Your relationship does not need to be on the brink of dissolution in order to enjoy a therapeutic couples session together. If you or any of your friends or family could use a few sessions, I offer Couples Booster Sessions for those couples who are experiencing mild to medium issues and just want a "relationship spring cleaning." For those couples experiencing medium to severe relationship discomfort, I offer Couples Intensives and Private Couples Retreats.
I am a brief therapist, so typically my clients feel relieved after about 3 or 4 sessions. Usually it takes about 1 to 3 months, of attending therapy once a week, so it is not a long term investment of time or finances in order to get what you deserve out of your relationship.
Couples Therapy is "SMART!"
|Posted on June 3, 2013 at 3:53 PM||comments (128)|
Inspiration for today's blog: "Fall in Love Everyday"
So, I got to thinking about the quote "fall in love everyday" and I began to wonder about it's meaning. My initial thoughts were about "being present" so that you can allow yourself to admire your partner and "fall in love everyday." But then I started to sink into the reality that appreciation for one's self and partner can be challenging in the face of daily stressors. Most of the couples I speak with make statements of feeling "too tired, too stressed, too not in the mood."
So these are my recommendations for "staying present and falling in love everyday."
If you are of the belief that in order to "fall in love" you must first love yourself, then you will like this blog. According to Bowen Theory, human beings spend a substantial amount of time pulling for either "togetherness" and or "individuality" and depending on the amount of stressors in ones life, the pull for either could be substantially profound.
With that being said: My suggestion is to "focus on falling in love with yourself" (pull for individuality) each day. It could be finding something that you love or admire about yourself or maybe it's just some "alone time," which can be in the form of exercising, shopping, meditation, walking on the beach etc. If you can't find anything, than it's likely your not finding a substantial amount of gratitude going in the direction of your partner. You see, I believe that with "filling yourself up daily" actually effects the relationships "positive sentiment override" (Dr. John Gottman).

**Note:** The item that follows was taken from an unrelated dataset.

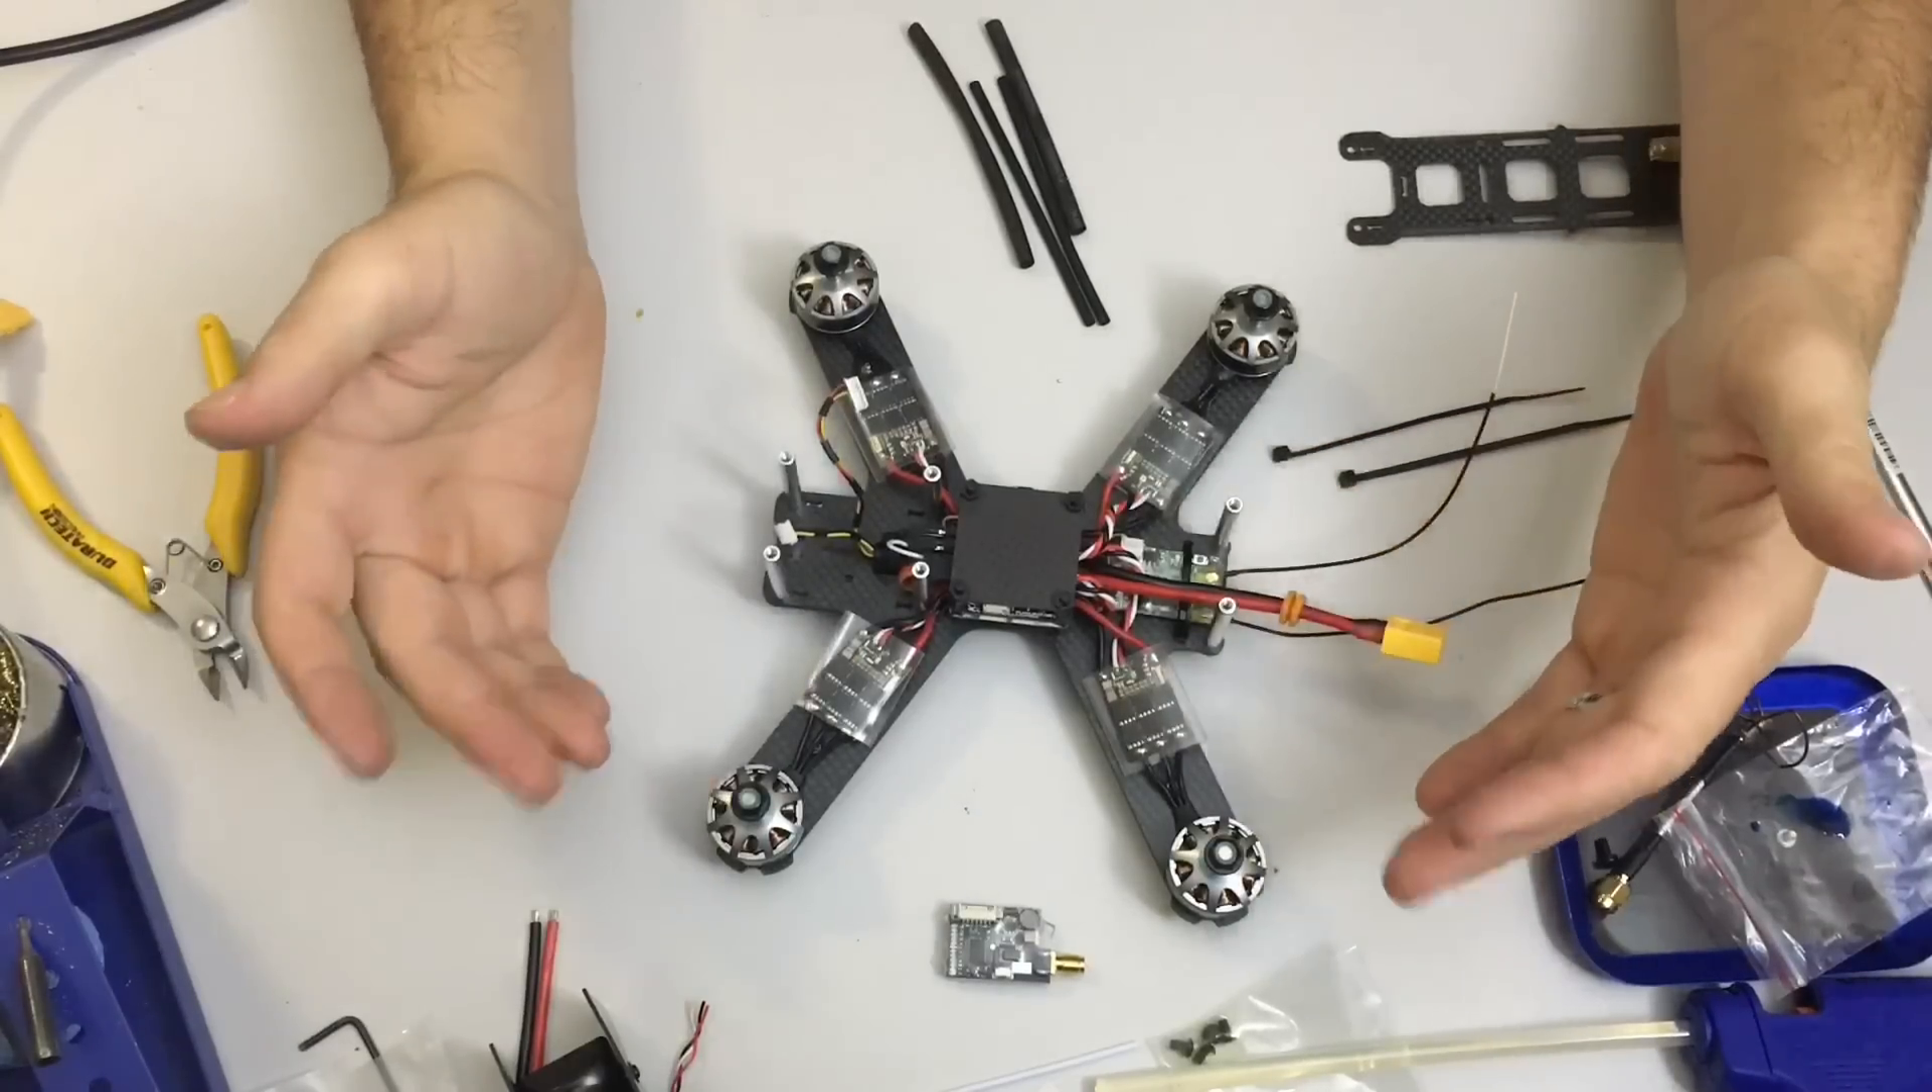I've mounted most of the electronics, ESCs, motors, flight controllers all done under there.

Positive sentiment override is 5 admiration/postitive statements to every 1 request for change/negative comment. Dr. John Gottman did research on happily married couples and can actually predict divorce by a 95% chance. His research suggests that the Happily Married Couples admire their partners 5 times more than they do not. My bet is that those couples are really good at "filling themselves up" before attending to their partners needs, wants, and desires.
Without positive regard towards our partners, the acknowledgment starts to diminish over time. It starts to chip away at the belief of admiration and acknowledgement that both you and your partner need to sustain a lifetime of "falling in love everyday."